Advancements in modern neuroscience which uncover the brain systems underlying the experience of love open up the prospects of developing more direct ways of intervening in romantic relationships. In “If I Could Just Stop Loving You: Anti-Love Biotechnology and the Ethics of a Chemical Breakup,” Brian Earp and colleagues discuss the potential uses of anti-love biotechnology in facilitating the termination of harmful romantic relationships, for example in cases of domestic abuse. Although Earp et al. do not spell out in detail how such anti-love bio-technologies might work, one way to do this might be to dampen emotional memories associated with a particular individual in order to decrease romantic attachment. In this paper, I argue that while in the short term such a method might yield beneficial results, in the long term it might do more harm than good. First, such interventions could obstruct people’s ability to develop self-knowledge in the pursuit of personal growth. Second, such interventions could obstruct people’s ability to recognize and address environmental input contributing to their own harmful behaviors and decisions. Third, such interventions could interfere with people’s ability to develop self-determined reasons to refrain from or to engage in particular behaviors, negatively impacting their ability to live autonomously.
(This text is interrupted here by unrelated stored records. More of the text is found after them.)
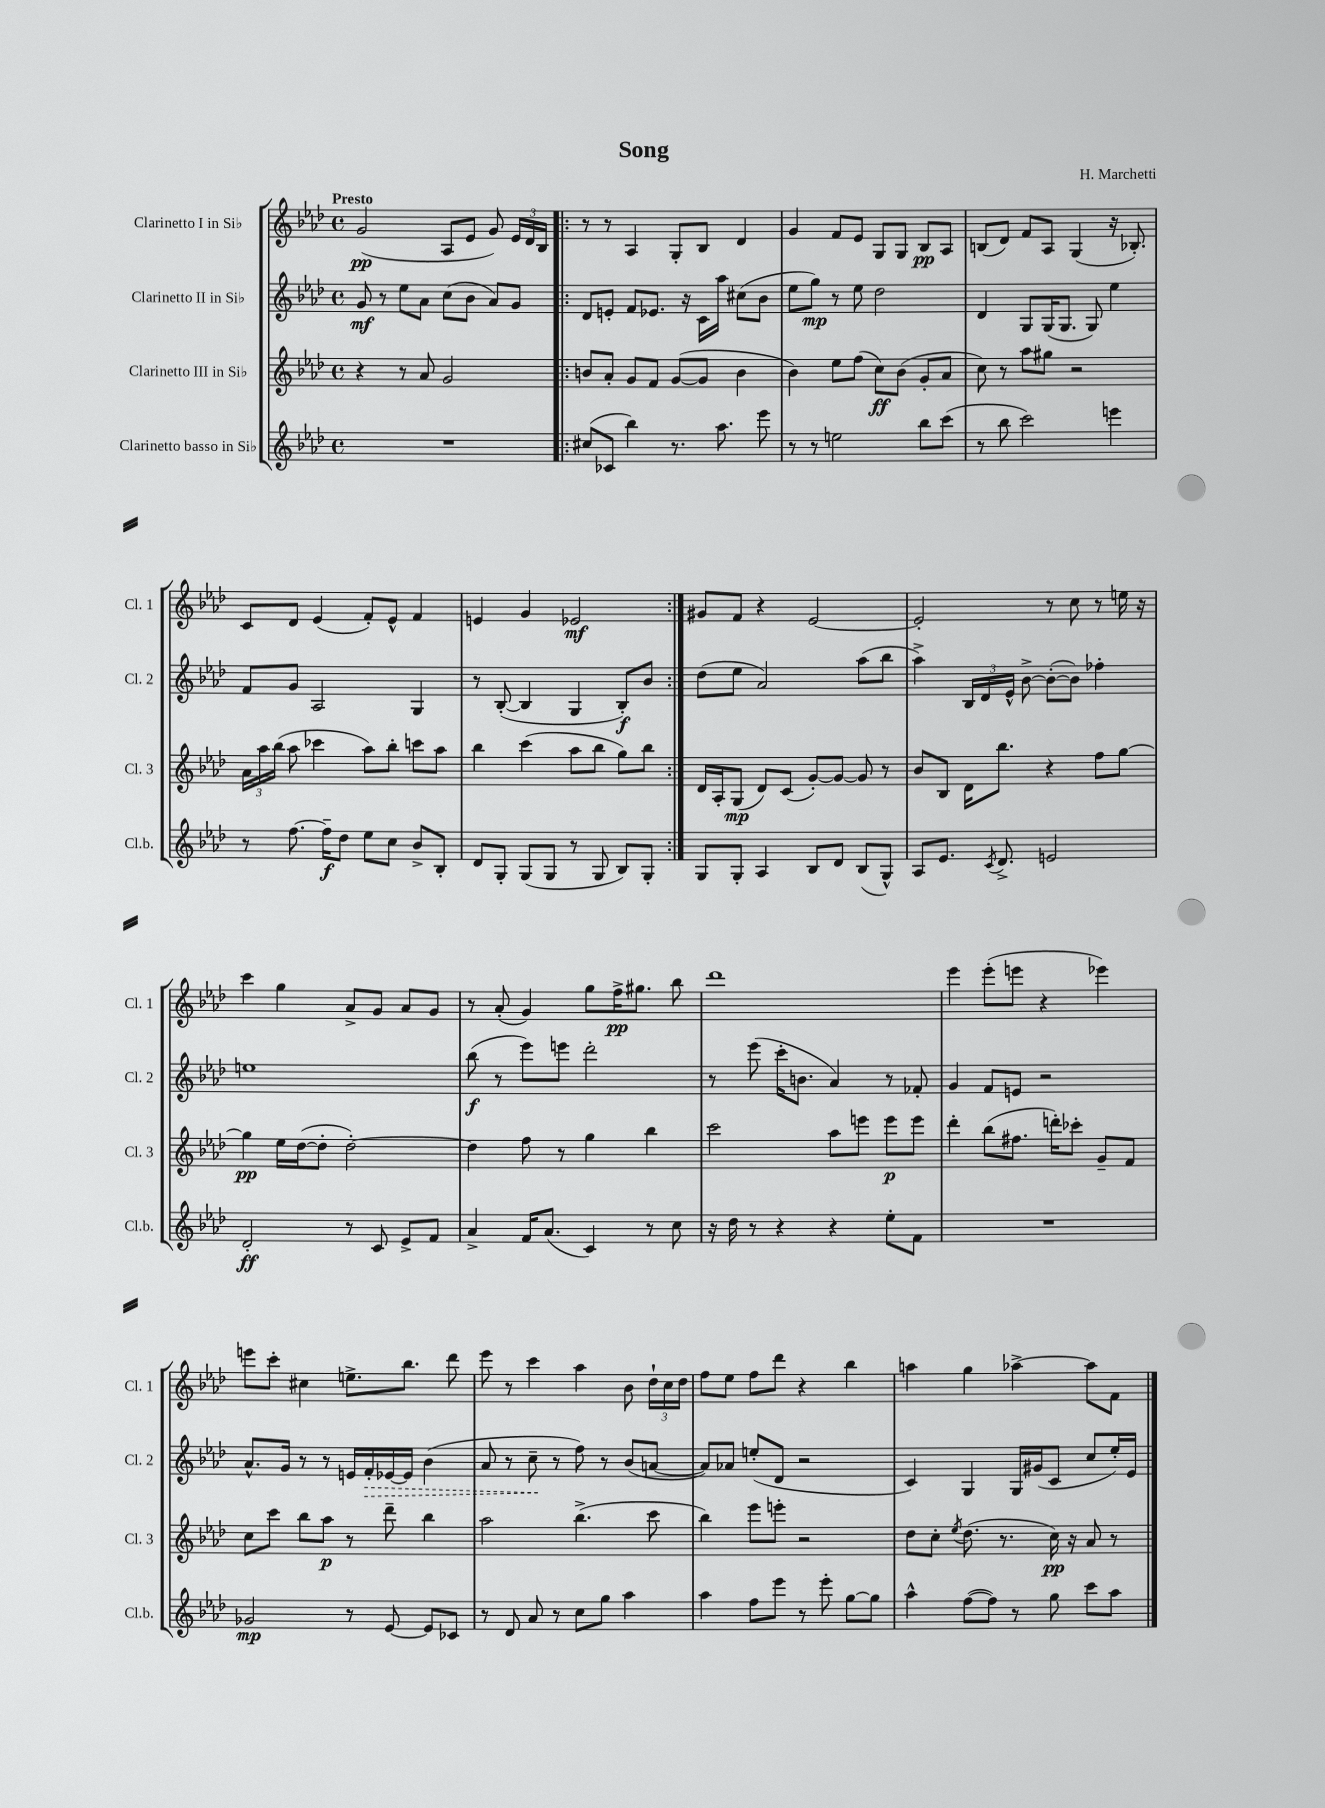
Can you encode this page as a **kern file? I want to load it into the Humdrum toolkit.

**kern	**kern	**kern	**kern
*staff4	*staff3	*staff2	*staff1
*clefG2	*clefG2	*clefG2	*clefG2
*k[b-e-a-d-]	*k[b-e-a-d-]	*k[b-e-a-d-]	*k[b-e-a-d-]
*M4/4	*M4/4	*M4/4	*M4/4
*met(c)	*met(c)	*met(c)	*met(c)
1r	4r	8g/	(2g/
.	.	8r	.
.	8r	8ee-\L	.
.	8a-/	8a-\J	.
.	2g/	(8cc\L	8A-/L
.	.	8b-\J	8e-/J
.	.	8a-/L)	8g/)
.	.	8g/J	24e-/LL
.	.	.	24d-/
.	.	.	24B-/JJ
=!|:	=!|:	=!|:	=!|:
(8cc#/L	8b/L	8d-/L	8r
8c-/J	8a-'/J	8e'/J	8r
4bb-\)	8g/L	8f/L	4A-/
.	8f/J	8.e-/J	.
8.r	([8g/L	.	8G'/L
.	.	16r	.
.	8g/]J	16c\LL	8B-/J
8.aa-\	.	16aa-\JJ	.
.	4b\	(8cc#\L	4d-/
8eee-\	.	8b-\J	.
=	=	=	=
8r	4b-\)	8ee-\L	4g/
8r	.	8gg\J)	.
2ee\	8ee-\L	8r	8f/L
.	(8ff\J	8ee-\	8e-/J
.	8cc\L)	2dd-\	8G/L
.	(8b-\J	.	8G/J
8bb-\L	8g'/L	.	8B-/L
(8ccc\J	8a-/J	.	8A-/J
=	=	=	=
8r	8cc\)	4d-/	(8B/L
8bb-\	8r	.	8d-/J)
2ccc\)	8aa-\L	8G/L	8f/L
.	8gg#\J	(16G/K	8A-/J
.	.	8.G/J	.
.	2r	.	(4G/
.	.	8G/)	.
4eee\	.	4ee-\	16r
.	.	.	8.B-'/)
=	=	=	=
8r	24a-\LL	8f/L	8c/L
.	24aa-\	.	.
.	(24bb-\JJ	.	.
[8.ff\	8aa-\	8g/J	8d-/J
.	4ccc-\	2A-/	(4e-/
16ff~\]LK	.	.	.
8dd-\J	.	.	.
8ee-\L	8aa-\L)	.	8f'/L)
8cc\J	8bb-'\J	.	8e-^^/J
8b-^/L	8ccc\L	4G/	4f/
8B-'/J	8aa-\J	.	.
=	=	=	=
8d-/L	4bb-\	8r	4e/
8G'/J	.	([8B-'/	.
(8G/L	(4ccc\	4B-/]	4g/
8G/J	.	.	.
8r	8aa-\L	4G/	2e-/
8G/	8bb-\J	.	.
8B-/L)	8gg\L)	8B-'/L)	.
8G'/J	8bb-\J	8b-/J	.
=:|!	=:|!	=:|!	=:|!
8G/L	16d-/LL	(8dd-\L	8g#/L
.	16A-'/J	.	.
8G'/J	(8G/J	8ee-\J	8f/J
4A-/	8d-/L)	2a-/)	4r
.	(8c/J	.	.
8B-/L	[8g'/L)	.	[2e-/
8d-/J	8g/_J	.	.
(8B-/L	8g/]	(8aa-\L	.
8G^^/J)	8r	8bb-\J	.
=	=	=	=
8A-/L	8b-/L	4aa-^\)	2e-'/]
8.e-/J	8B-/J	.	.
.	16d-\LK	24B-/LL	.
.	.	24d-/	.
8qc/	.	.	.
8.d-^/	8.bb-\J	.	.
.	.	24e-^^/JJ	.
.	.	[8b-^\	.
2e/	4r	(8b-'\_L	8r
.	.	8b-\]J)	8cc\
.	8ff\L	4ff-'\	8r
.	[8gg\J	.	16ee\
.	.	.	16r
=	=	=	=
2d-'/	4gg\]	1ee	4ccc\
.	16ee-\LL	.	4gg\
.	([16dd-\J	.	.
.	8dd-'\]J	.	.
8r	[2dd-'\)	.	8a-^/L
8c/	.	.	8g/J
8e-^/L	.	.	8a-/L
8f/J	.	.	8g/J
=	=	=	=
4a-^/	4dd-\]	(8bb-\	8r
.	.	8r	(8a-'/
16f/LK	8ff\	8eee-\L)	4g/)
(8.a-/J	.	.	.
.	8r	8eee\J	.
4c/)	4gg\	2ddd-'\	8gg\L
.	.	.	16ff^\K
.	.	.	8.gg#\J
8r	4bb-\	.	.
8cc\	.	.	8bb-\
=	=	=	=
16r	2ccc\	8r	1ddd-
16dd-\	.	.	.
8r	.	(8eee-\	.
4r	.	16ccc'\LK	.
.	.	8.b\J	.
4r	8aa-\L	4a-/)	.
.	8eee\J	.	.
8ee-'\L	8eee\L	8r	.
8f\J	8eee\J	8f-'/	.
=	=	=	=
1r	4ddd-'\	4g/	4eee-\
.	(8bb-\L	8f/L	(8eee-'\L
.	8.ff#\J	8e/J	8eee\J
.	.	2r	4r
.	16ddd'\LK)	.	.
.	8ccc-'\J	.	.
.	8g~/L	.	4eee-\)
.	8f/J	.	.
=	=	=	=
2g-/	8cc\L	8.a-^^/L	8eee\L
.	8ccc\J	.	8ccc'\J
.	.	16g/Jk	.
.	8bb-\L	8r	4cc#\
.	8aa-\J	8r	.
8r	8r	16e/LL	8.ee^\L
.	.	16f'/	.
[8e-/	8ddd-~\	[16e-/	.
.	.	16e-/]JJ	8.bb-\J
8e-/]L	4bb-\	(4b-\	.
8c-/J	.	.	8ddd-\
=	=	=	=
8r	2aa-\	8a-/	8eee-\
8d-/	.	8r	8r
8a-/	.	8cc~\	4ccc\
8r	.	8r	.
8cc\L	(4.bb-^\	8ff\)	4aa-\
8gg\J	.	8r	.
4aa-\	.	(8b-/L	8b-\
.	8ccc\	[8a/J	24dd-`\LL
.	.	.	24cc\
.	.	.	24dd-\JJ
=	=	=	=
4aa-\	4bb-\)	8a/]L)	8ff\L
.	.	8a-/J	8ee-\J
8ff\L	8eee-\L	(8ee'/L	8ff\L
8eee-\J	8eee'\J	8d-/J	8ddd-\J
8r	2r	2r	4r
8eee-'\	.	.	.
[8gg\L	.	.	4bb-\
8gg\]J	.	.	.
=	=	=	=
4aa-^^\	8dd-\L	4c/)	4aa\
.	8cc'\J	.	.
.	8qee-/	.	.
([8ff\L	(8.dd-\	4G/	4gg\
8ff\]J)	.	.	.
.	8.r	.	.
8r	.	16G/LL	[4aa-^\
.	.	(16g#/J	.
8gg\	16cc\)	8c/J	.
.	16r	.	.
8ccc\L	8a-/	8cc/L	8aa-\]L
8aa-\J	8r	16ee-'/L)	8f\J
.	.	16e-/JJ	.
==	==	==	==
*-	*-	*-	*-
My central claim is that there is good reason to worry that, overall, such interventions would hinder people’s ability to modify their behavior and lifestyle in a manner that would be conducive to their overall well-being and long-term life satisfaction.


Adrienne SCHUCHMAN


Deep SHUKLA


Jay SPITZLEY


Marvin TURNER


Saskia VERKIEL


MAKE ME GAY: NEURO-INTERVENTIONS ON SEXUAL ORIENTATION
by Andrew VIERRA

There is a debate in neuroethics on whether or in what circumstances it is permissible to change someone’s sexual orientation. However, as of yet, no philosopher has raised any ethical concerns with neuro-intervening on the sexual orientation of heterosexuals. In fact, Brian D. Earp and colleagues went so far as to list this possibility as an advantage of neuro-interventions on sexual orientation. In Earp et al’s words, “it (neurointerventions) could be used in a process of self-creating for those who wanted to experience alternative sexual and/or relational orientations” (10). In other words, heterosexuals could change their sexual orientation, temporarily or permanently, simply for recreation or for an exotic weekend. However, before this neuro-intervention becomes available, it is essential to (1) determine which aspects of heterosexuality can be changed by neurointerventions, and (2) consider possible ways such neuro-interventions could be harmful. Towards this end, I begin this paper by outlining the extant neuroscientific and genetic research on sexual orientation and offering a brief overview of current neuro-interventions and their implementation. I then argue that sexual identity is distinct from sexual desire, and hence that it does not follow that neuro-interventions which could modify or influence the latter would necessarily be able to change the former. Building on this argument, I raise the concern that neuro-interventions on heterosexuals’ sexual desires risk (1) trivializing homosexuals’ sexual identities, (2) harming already marginalized groups of people, (3) being a form of cultural appropriation, and (4) promoting homophobia. For these reasons I conclude that if we should ever develop ways of making straight people gay, pace Earp et al, we would still have good reasons to regulate access to such interventions.